Friday 25 December 2020

The Haunting of Hill House - Shirley Jackson (1959)


Rating: Excellent

I've long known about Shirley Jackson, but had never considered reading her until I found out about the movie Shirley (2020), with Elizabeth Moss portraying Jackson. I bought The Haunting of Hill House in preparation for watching the film and it turned out to be an interesting experience. Jackson's style is quite unlike any other authors I've read, although it is difficult to say exactly why. The best I can do is that it is slightly awkward, in that sometimes it seems to be brilliant prose and other times it seems to be, well, a bit contrived. Perhaps this is because one of the principle protagonists, Eleanor Vance, is certainly neurotic, disturbed even, and Jackson takes great pains to alert the reader to this fact. Eleanor is invited to Hill House, along with two others (Theodora and Luke) by the scientifically minded Dr Montague, who wishes to spend some time in the house to experience first hand its supposed supernatural activity. Jackson does set the scene well, with evocative descriptions of the house and the emotional effect it has on the protagonists, in particular Eleanor, who is both drawn and repulsed by its somber gothic architecture.

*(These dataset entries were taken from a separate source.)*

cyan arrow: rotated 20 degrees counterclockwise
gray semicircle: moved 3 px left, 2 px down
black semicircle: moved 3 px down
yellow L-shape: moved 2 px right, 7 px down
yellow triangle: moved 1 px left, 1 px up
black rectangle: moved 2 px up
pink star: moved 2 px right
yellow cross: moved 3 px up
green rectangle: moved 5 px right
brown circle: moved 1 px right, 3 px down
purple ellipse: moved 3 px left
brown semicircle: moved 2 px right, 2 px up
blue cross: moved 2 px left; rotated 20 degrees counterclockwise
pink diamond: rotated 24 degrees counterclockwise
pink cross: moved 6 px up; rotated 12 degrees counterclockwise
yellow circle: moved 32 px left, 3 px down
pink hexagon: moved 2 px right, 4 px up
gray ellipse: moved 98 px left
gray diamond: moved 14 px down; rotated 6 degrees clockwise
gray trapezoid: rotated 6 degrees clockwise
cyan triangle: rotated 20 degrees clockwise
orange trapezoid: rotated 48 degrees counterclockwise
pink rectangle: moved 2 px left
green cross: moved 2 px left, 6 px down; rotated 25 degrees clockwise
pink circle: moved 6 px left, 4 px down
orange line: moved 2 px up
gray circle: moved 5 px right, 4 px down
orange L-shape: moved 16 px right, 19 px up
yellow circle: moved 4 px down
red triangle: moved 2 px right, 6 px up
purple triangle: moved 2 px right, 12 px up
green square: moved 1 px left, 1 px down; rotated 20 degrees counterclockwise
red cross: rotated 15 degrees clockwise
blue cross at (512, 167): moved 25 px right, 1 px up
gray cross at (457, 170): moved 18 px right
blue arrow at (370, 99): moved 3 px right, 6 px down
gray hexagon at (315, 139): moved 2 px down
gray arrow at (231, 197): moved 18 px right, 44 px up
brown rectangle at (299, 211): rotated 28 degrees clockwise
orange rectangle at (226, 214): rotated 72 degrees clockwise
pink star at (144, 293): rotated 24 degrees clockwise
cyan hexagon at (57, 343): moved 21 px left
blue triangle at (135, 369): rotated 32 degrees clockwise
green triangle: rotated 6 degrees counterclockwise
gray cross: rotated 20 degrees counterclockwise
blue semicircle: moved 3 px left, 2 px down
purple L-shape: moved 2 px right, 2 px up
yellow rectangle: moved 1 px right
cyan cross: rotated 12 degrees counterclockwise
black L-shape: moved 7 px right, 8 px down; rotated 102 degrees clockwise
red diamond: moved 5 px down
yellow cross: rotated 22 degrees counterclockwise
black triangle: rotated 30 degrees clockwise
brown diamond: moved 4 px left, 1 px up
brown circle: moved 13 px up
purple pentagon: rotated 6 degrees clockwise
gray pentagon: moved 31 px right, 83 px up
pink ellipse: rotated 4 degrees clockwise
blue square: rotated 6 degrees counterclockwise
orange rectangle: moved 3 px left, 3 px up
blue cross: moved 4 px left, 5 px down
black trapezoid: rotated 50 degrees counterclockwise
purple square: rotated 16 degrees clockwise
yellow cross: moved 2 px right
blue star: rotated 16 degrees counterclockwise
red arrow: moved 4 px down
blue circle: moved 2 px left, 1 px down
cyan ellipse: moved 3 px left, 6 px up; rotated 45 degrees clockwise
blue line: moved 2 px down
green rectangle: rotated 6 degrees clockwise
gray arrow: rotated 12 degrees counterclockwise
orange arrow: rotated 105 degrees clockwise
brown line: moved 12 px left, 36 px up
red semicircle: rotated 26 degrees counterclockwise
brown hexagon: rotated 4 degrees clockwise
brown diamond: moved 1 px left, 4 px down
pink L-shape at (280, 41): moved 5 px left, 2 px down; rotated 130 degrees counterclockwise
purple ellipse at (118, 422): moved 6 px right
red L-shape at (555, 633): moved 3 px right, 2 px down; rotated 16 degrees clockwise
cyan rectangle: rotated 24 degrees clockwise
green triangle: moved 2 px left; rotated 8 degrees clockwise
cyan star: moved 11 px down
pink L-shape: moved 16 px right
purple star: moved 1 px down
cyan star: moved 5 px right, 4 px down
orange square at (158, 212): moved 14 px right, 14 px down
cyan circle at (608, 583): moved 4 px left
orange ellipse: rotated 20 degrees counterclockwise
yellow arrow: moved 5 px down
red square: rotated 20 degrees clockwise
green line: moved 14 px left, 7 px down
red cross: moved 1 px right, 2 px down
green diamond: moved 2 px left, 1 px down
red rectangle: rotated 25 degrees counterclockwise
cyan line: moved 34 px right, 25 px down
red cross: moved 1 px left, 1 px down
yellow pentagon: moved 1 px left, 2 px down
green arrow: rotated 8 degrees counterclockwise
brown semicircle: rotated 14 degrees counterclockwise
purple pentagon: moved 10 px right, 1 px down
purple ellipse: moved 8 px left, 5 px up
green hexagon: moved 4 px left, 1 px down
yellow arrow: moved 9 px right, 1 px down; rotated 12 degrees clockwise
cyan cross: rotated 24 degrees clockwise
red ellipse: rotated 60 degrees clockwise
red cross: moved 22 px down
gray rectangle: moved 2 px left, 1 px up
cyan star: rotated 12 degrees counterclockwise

Elizabeth Moss as Shirley Jackson

Shirley Jackson's version of a haunted house tale has been so influential, it is difficult to imagine what kind of an impact it had when it was originally published. The novel subverts the typical ghost narrative by strongly implying that the true horror lies within the characters psyches, in particular Eleanor, and any actual supernatural occurrences are either happening within Eleanor's head or she is indeed causing the manifestations with telekinetic abilities. I'm not giving anything away here, as such an approach is so common now. Jackson even has some fun satirising the whole idea of paranormal research when Dr Montague's wife and her ultra pragmatic assistant, Arthur, turn up to take charge of proceedings. Mrs Montague's approach is a source of satirical humour in a narrative that is otherwise uptight with neurotic tension. Although by the time I was half way through the novel I still couldn't make up my mind whether it was quality literature of above average pulp, I kept on being drawn back, as if I was Eleanor, both repulsed yet ever more attracted to Hill House's grim endgame. The Haunting of Hill House is a curious novel, at times it seems totally over the top, yet much of the action is implied and the reader has to do some work to make sense of what is actually happening. The novel left me wanting to read more of Shirley Jackson's work, particularly after viewing Shirley, which has now become one of my all time favourite films. Jackson herself was also a fascinating character and I advise reading up about her before you read any of her work or watch the above mentioned film.